**Instructions for the task:** What are the lines, word for word, from the line with "Расчет 3 минуты" up to and including the line with "วบคุมโพสต์ต่าง ๆ ที่ละเมิดนโยบายของแพลตฟอร์ม" in the records below? Omit the pictures.

Exercise data Block Start

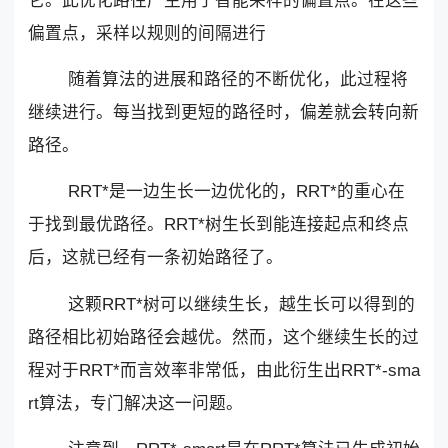
它。此优化路径产生用于智能采样的偏置点。在这些
偏置点，采样以规则的间隔进行
随着算法的进展和路径的不断优化，此过程将
继续进行。每当找到更短的路径时，偏差就会转向新
路径。
RRT*是一边生长一边优化的，RRT*的重心在
于找到最优路径。RRT*树生长到能连接起点和终点
后，这就已经有一条初始路径了。
这颗RRT*树可以继续生长，越生长可以得到的
路径相比初始路径会越优。然而，这个继续生长的过
程对于RRT*而言效率非常低，由此衍生出RRT*-sma
rt算法，专门解决这一问题。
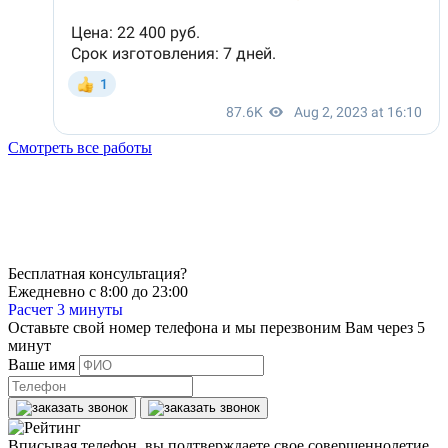
Смотреть все работы
Бесплатная консультация?
Ежедневно с 8:00 до 23:00
Расчет 3 минуты
Оставьте свой номер телефона и мы перезвоним Вам через 5
минут
Ваше имя
Вписывая телефон, вы подтверждаете свое совершеннолетие,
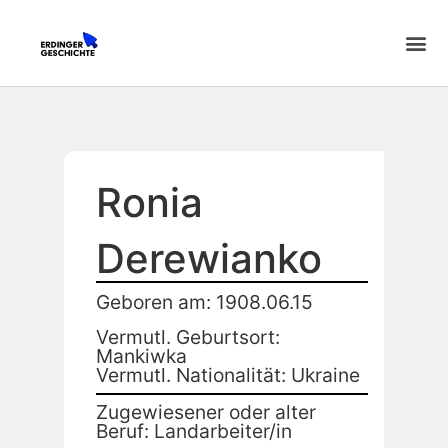
Ronia
Derewianko
Geboren am: 1908.06.15
Vermutl. Geburtsort:
Mankiwka
Vermutl. Nationalität: Ukraine
Zugewiesener oder alter
Beruf: Landarbeiter/in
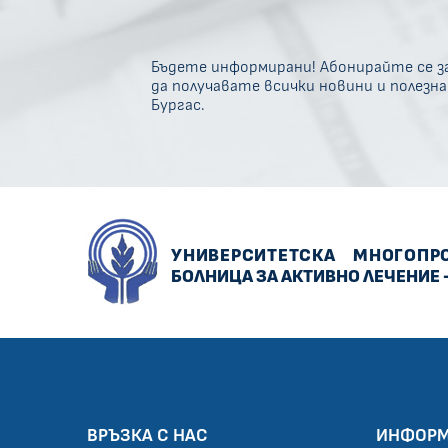
Бъдете информирани! Абонирайте се за
да получавате всички новини и полезн
Бургас.
УНИВЕРСИТЕТСКА
МНОГОПР
БОЛНИЦА ЗА АКТИВНО ЛЕЧЕНИЕ 
ВРЪЗКА С НАС
ИНФОР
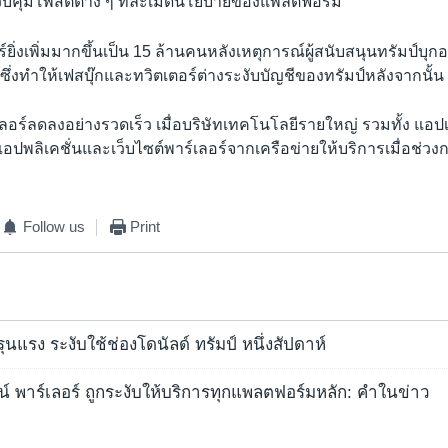
วบคุมโพสต์ต่าง ๆ ที่ละเมิดนโยบายของแพลตฟอร์ม
ร์ยิ่งเพิ่มมากขึ้นเป็น 15 ล้านคนหลังเหตุการณ์ผู้สนับสนุนทรัมป์บุ
 ซึ่งทำให้เฟสบุ๊กและทวิตเตอร์ต่างระงับบัญชีของทรัมป์หลังจากนั้น
์เลอร์ลดลงอย่างรวดเร็ว เมื่อบริษัทเทคโนโลยีรายใหญ่ รวมทั้ง แอปเ
ลิเคชั่นและเว็บไซต์พาร์เลอร์จากเครือข่ายให้บริการเมื่อช่วงกล
Follow us
Print
ุรุนแรง ระงับใช้ช่องโดนัลด์ ทรัมป์ หนึ่งสัปดาห์
น์ พาร์เลอร์ ถูกระงับให้บริการทุกแพลตฟอร์มหลัก: คำในข่าว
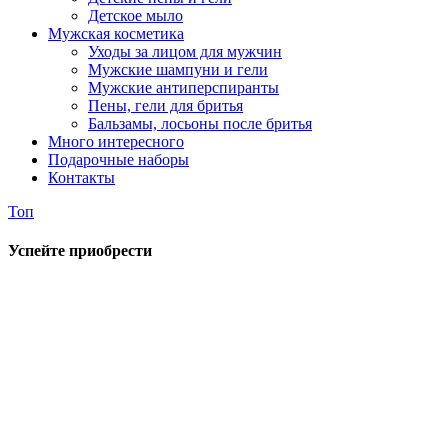
Детское мыло
Мужская косметика
Уходы за лицом для мужчин
Мужские шампуни и гели
Мужские антиперспиранты
Пены, гели для бритья
Бальзамы, лосьоны после бритья
Много интересного
Подарочные наборы
Контакты
Топ
Успейте приобрести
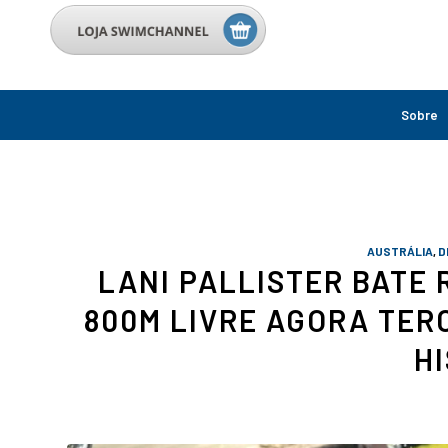
Sobre
AUSTRÁLIA
,
D
LANI PALLISTER BATE
800M LIVRE AGORA TER
H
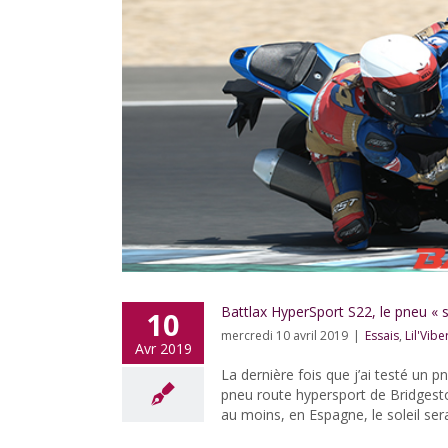
Battlax HyperSport S22, le pneu « 
10
mercredi 10 avril 2019
|
Essais
,
Lil'Vibe
Avr 2019
La dernière fois que j’ai testé un pn
pneu route hypersport de Bridgestone
au moins, en Espagne, le soleil ser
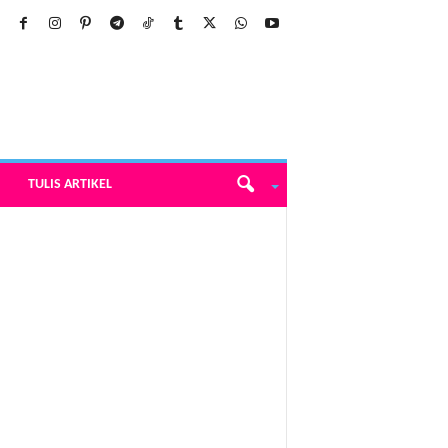
TULIS ARTIKEL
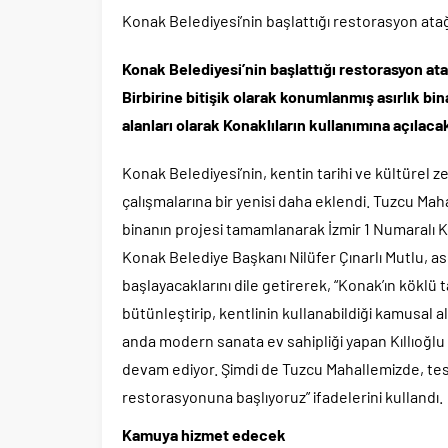
Konak Belediyesi’nin başlattığı restorasyon atağı
Konak Belediyesi’nin başlattığı restorasyon atağ
Birbirine bitişik olarak konumlanmış asırlık b
alanları olarak Konaklıların kullanımına açılaca
Konak Belediyesi’nin, kentin tarihi ve kültürel 
çalışmalarına bir yenisi daha eklendi. Tuzcu Mah
binanın projesi tamamlanarak İzmir 1 Numaralı K
Konak Belediye Başkanı Nilüfer Çınarlı Mutlu, a
başlayacaklarını dile getirerek, “Konak’ın köklü t
bütünleştirip, kentlinin kullanabildiği kamusal a
anda modern sanata ev sahipliği yapan Kıllıoğ
devam ediyor. Şimdi de Tuzcu Mahallemizde, tesci
restorasyonuna başlıyoruz” ifadelerini kullandı.
Kamuya hizmet edecek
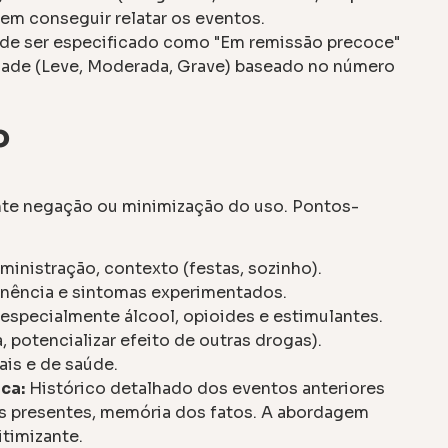
em conseguir relatar os eventos.
de ser especificado como "Em remissão precoce"
idade (Leve, Moderada, Grave) baseado no número
o
ente negação ou minimização do uso. Pontos-
ministração, contexto (festas, sozinho).
tinência e sintomas experimentados.
especialmente álcool, opioides e estimulantes.
 potencializar efeito de outras drogas).
ais e de saúde.
ca:
Histórico detalhado dos eventos anteriores
s presentes, memória dos fatos. A abordagem
itimizante.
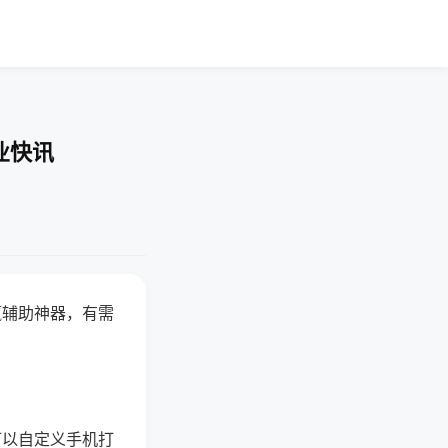
业快讯
赢辅助神器，有需
可以自定义手机打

Exercise data Block End

**Answer box:**
Расчет 3 минуты
Оставьте свой номер телефона и мы перезвоним Вам через 5
минут
Ваше имя
Вписывая телефон, вы подтверждаете свое совершеннолетие,
Ronia
Derewianko
Geboren am: 1908.06.15
Vermutl. Geburtsort:
Mankiwka
Vermutl. Nationalität: Ukraine
Zugewiesener oder alter
Beruf: Landarbeiter/in
Бъдете информирани! Абонирайте се за
да получавате всички новини и полезн
Бургас.
УНИВЕРСИТЕТСКА
МНОГОПР
БОЛНИЦА ЗА АКТИВНО ЛЕЧЕНИЕ 
ВРЪЗКА С НАС
ИНФОР
วบคุมโพสต์ต่าง ๆ ที่ละเมิดนโยบายของแพลตฟอร์ม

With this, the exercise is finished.